*Activity*: Starting at the first line of the entries below, restate each line exactly until you reach the line with "The City Council of", and print that one too. Leave the pictures out and stop there.

Records contained in a dataset:
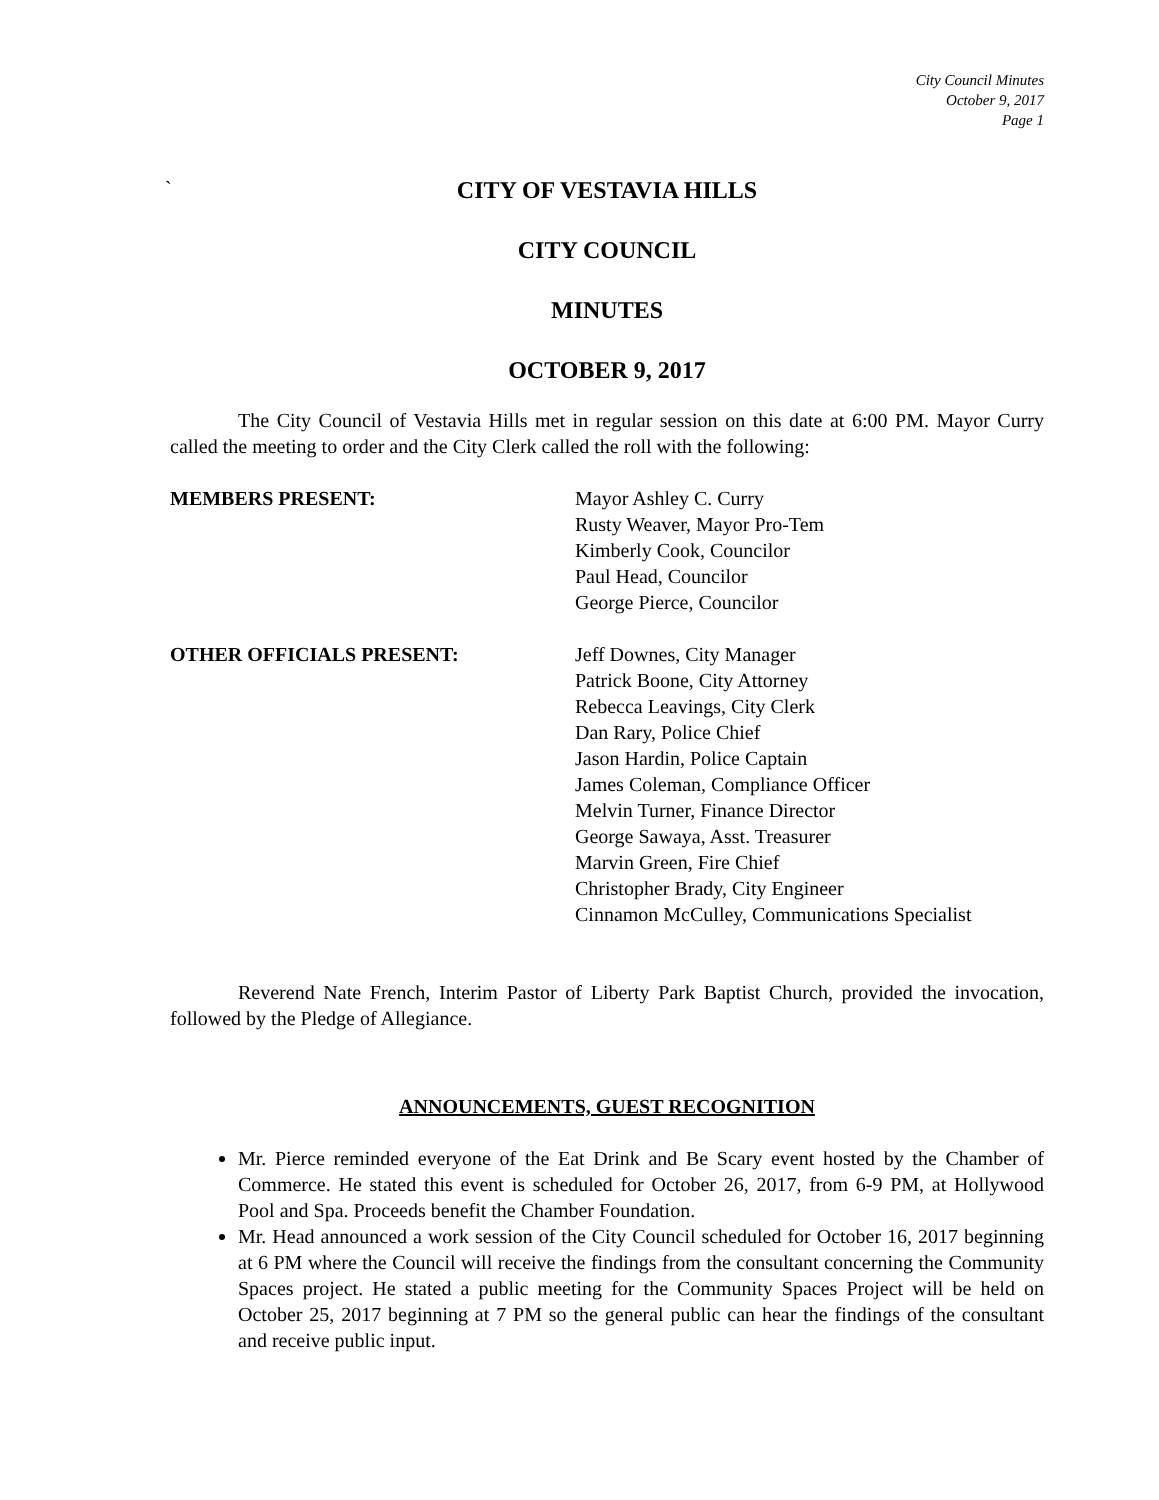City Council Minutes
October 9, 2017
Page 1
`
CITY OF VESTAVIA HILLS
CITY COUNCIL
MINUTES
OCTOBER 9, 2017
The City Council of Vestavia Hills met in regular session on this date at 6:00 PM. Mayor Curry called the meeting to order and the City Clerk called the roll with the following:
MEMBERS PRESENT: Mayor Ashley C. Curry
Rusty Weaver, Mayor Pro-Tem
Kimberly Cook, Councilor
Paul Head, Councilor
George Pierce, Councilor
OTHER OFFICIALS PRESENT: Jeff Downes, City Manager
Patrick Boone, City Attorney
Rebecca Leavings, City Clerk
Dan Rary, Police Chief
Jason Hardin, Police Captain
James Coleman, Compliance Officer
Melvin Turner, Finance Director
George Sawaya, Asst. Treasurer
Marvin Green, Fire Chief
Christopher Brady, City Engineer
Cinnamon McCulley, Communications Specialist
Reverend Nate French, Interim Pastor of Liberty Park Baptist Church, provided the invocation, followed by the Pledge of Allegiance.
ANNOUNCEMENTS, GUEST RECOGNITION
Mr. Pierce reminded everyone of the Eat Drink and Be Scary event hosted by the Chamber of Commerce. He stated this event is scheduled for October 26, 2017, from 6-9 PM, at Hollywood Pool and Spa. Proceeds benefit the Chamber Foundation.
Mr. Head announced a work session of the City Council scheduled for October 16, 2017 beginning at 6 PM where the Council will receive the findings from the consultant concerning the Community Spaces project. He stated a public meeting for the Community Spaces Project will be held on October 25, 2017 beginning at 7 PM so the general public can hear the findings of the consultant and receive public input.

*Task response*:
City Council Minutes
October 9, 2017
Page 1
`
CITY OF VESTAVIA HILLS
CITY COUNCIL
MINUTES
OCTOBER 9, 2017
The City Council of Vestavia Hills met in regular session on this date at 6:00 PM. Mayor Curry called the meeting to order and the City Clerk called the roll with the following:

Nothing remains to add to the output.